** Material for the task follows **

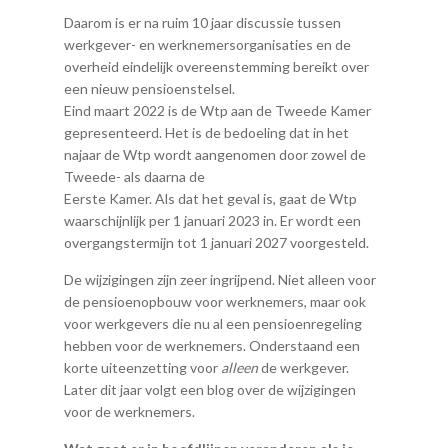
Daarom is er na ruim 10 jaar discussie tussen
werkgever- en werknemersorganisaties en de
overheid eindelijk overeenstemming bereikt over
een nieuw pensioenstelsel.
Eind maart 2022 is de Wtp aan de Tweede Kamer
gepresenteerd. Het is de bedoeling dat in het
najaar de Wtp wordt aangenomen door zowel de
Tweede- als daarna de
Eerste Kamer. Als dat het geval is, gaat de Wtp
waarschijnlijk per 1 januari 2023 in. Er wordt een
overgangstermijn tot 1 januari 2027 voorgesteld.
De wijzigingen zijn zeer ingrijpend. Niet alleen voor
de pensioenopbouw voor werknemers, maar ook
voor werkgevers die nu al een pensioenregeling
hebben voor de werknemers. Onderstaand een
korte uiteenzetting voor
alleen
de werkgever.
Later dit jaar volgt een blog over de wijzigingen
voor de werknemers.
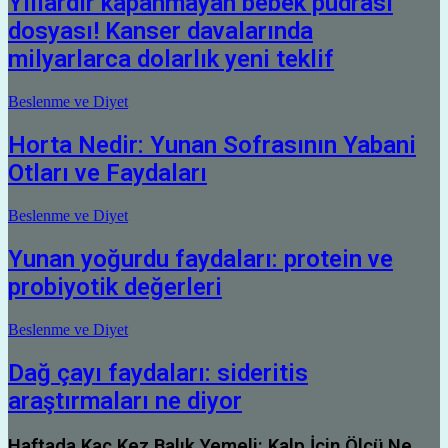
Yıllardır kapanmayan bebek pudrası
dosyası! Kanser davalarında
milyarlarca dolarlık yeni teklif
Beslenme ve Diyet
Horta Nedir: Yunan Sofrasının Yabani
Otları ve Faydaları
Beslenme ve Diyet
Yunan yoğurdu faydaları: protein ve
probiyotik değerleri
Beslenme ve Diyet
Dağ çayı faydaları: sideritis
araştırmaları ne diyor
Haftada Kaç Kez Balık Yemeli: Kalp İçin Ölçü Ne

** End of Material for the task **

- **Work item**:
Only the lines that lie between the start of the listing and the line containing "gepresenteerd. Het is de bedoeling dat in het", both included, belong in the answer; write them out exactly and omit pictures.

- **Problem solution**:
Daarom is er na ruim 10 jaar discussie tussen
werkgever- en werknemersorganisaties en de
overheid eindelijk overeenstemming bereikt over
een nieuw pensioenstelsel.
Eind maart 2022 is de Wtp aan de Tweede Kamer
gepresenteerd. Het is de bedoeling dat in het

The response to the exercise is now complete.